Hüseyin Hilmi bin Saîd hazretlerinden sohbetler

 *Hüseyin Hilmi bin Saîd hazretleri buyuruyor ki:*


Allahü teâlâ hepimize *Hüsn-ü hâtime* nasîb eylesin. Birbirimize *Duâ* edeceğiz kardeşim. 


*İmâm-ı Rabbânî* hazretleri, talebeleriyle bir *Han* da konaklamışlar. Akşam yatmadan önce, talebelerine demiş ki: 


Bu gece, bu handa yangın çıkacak. Herkes, *Bismillâhillezî lâ yedurrü ma’asmihî şeyün fil erdı velâ fissemâi ve hüvessemî’ül alîm!* duâsını okusun. 


Hepsi de bu *Duâ* yı okumuşlar. Sabahleyin, handaki herkesin eşyâları *Yandığı* hâlde, İmâm-ı Rabbânî hazretlerinin talebelerinin *Eşyâ* ları kurtulmuş. 


Yalnız bir *Talebe* nin eşyâsı yanmış. İmâm-ı Rabbânî hazretleri, o talebeyi çağırmış ve *Sen bu duâyı okumadın mı?* diye sormuşlar. 
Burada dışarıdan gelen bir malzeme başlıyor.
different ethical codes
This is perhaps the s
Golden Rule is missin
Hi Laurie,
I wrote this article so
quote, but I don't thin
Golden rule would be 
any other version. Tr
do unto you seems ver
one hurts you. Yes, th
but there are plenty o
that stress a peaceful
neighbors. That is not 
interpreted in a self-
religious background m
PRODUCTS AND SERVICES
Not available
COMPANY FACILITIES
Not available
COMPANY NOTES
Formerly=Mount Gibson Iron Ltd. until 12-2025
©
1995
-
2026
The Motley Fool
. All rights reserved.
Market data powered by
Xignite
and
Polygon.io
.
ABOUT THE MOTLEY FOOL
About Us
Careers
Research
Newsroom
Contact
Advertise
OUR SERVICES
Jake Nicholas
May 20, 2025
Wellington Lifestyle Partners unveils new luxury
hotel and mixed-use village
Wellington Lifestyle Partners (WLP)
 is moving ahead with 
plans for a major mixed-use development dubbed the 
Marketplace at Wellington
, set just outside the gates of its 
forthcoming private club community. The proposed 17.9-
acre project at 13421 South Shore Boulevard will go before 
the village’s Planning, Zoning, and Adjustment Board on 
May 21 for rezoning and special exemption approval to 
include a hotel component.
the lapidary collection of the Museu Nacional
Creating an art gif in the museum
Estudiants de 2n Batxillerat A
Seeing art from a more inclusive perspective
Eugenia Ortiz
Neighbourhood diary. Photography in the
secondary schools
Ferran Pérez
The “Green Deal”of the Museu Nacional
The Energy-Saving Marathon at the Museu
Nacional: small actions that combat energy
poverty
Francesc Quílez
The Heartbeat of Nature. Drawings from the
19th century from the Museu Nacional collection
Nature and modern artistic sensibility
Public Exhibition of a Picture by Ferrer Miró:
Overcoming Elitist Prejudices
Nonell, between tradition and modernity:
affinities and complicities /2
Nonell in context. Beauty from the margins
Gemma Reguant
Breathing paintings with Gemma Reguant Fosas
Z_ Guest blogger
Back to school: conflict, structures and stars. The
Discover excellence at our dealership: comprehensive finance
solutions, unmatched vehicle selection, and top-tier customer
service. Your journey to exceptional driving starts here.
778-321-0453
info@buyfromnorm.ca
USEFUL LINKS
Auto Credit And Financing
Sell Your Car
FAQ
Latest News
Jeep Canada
O da; *Efendim ben duymadım!* demiş. Meğer İmâm-ı Rabbânî hazretleri bunu söylerken, o dışarıdaymış. Duâyı okuyamadığı için, onun da eşyâları yanmış. 

● ● ● 

Efendi hazretleri, bir gün bana; *Sen öğretmen olunca talebeye bol not ver. Talebeyi sıkma, güler yüzle davran!* buyurmuşdu. Aradan yıllar geçdi. 


Bursa Askerî Lisesinde öğretmen iken, okul kumandanı birgün beni çağırdı ve *Yarın imtihânınız var. Bu imtihâna, iyi bir ahbâbımın oğlu da girecek, ona bol not ver!* dedi. 


O bahsettiği talebe, Halk partili Kars milletvekîlinin oğlu idi. *Peki efendim!* dedim. Ama, Kumandanın emrini dinlemek için değil, Efendi hazretlerinin nasîhatine uymak için *Peki* dedim. 


Bir başka üsteğmeni çağırdı. Ona da aynı şeyi söyledi. Ama o, kumandana cevâben; *Çocuk ne kadar bilirse, o kadar not veririm, hakkından fazlasını vermem!* dedi. 


Çocuk imtihana girdi. Ama pek birşey bilemedi. Herkes çocuğa *Bir-İki* verdi, ben *Yedi-Sekiz* verdim. Efendi hazretlerinin nasîhatini dinleyip *Râhat* etdim kardeşim.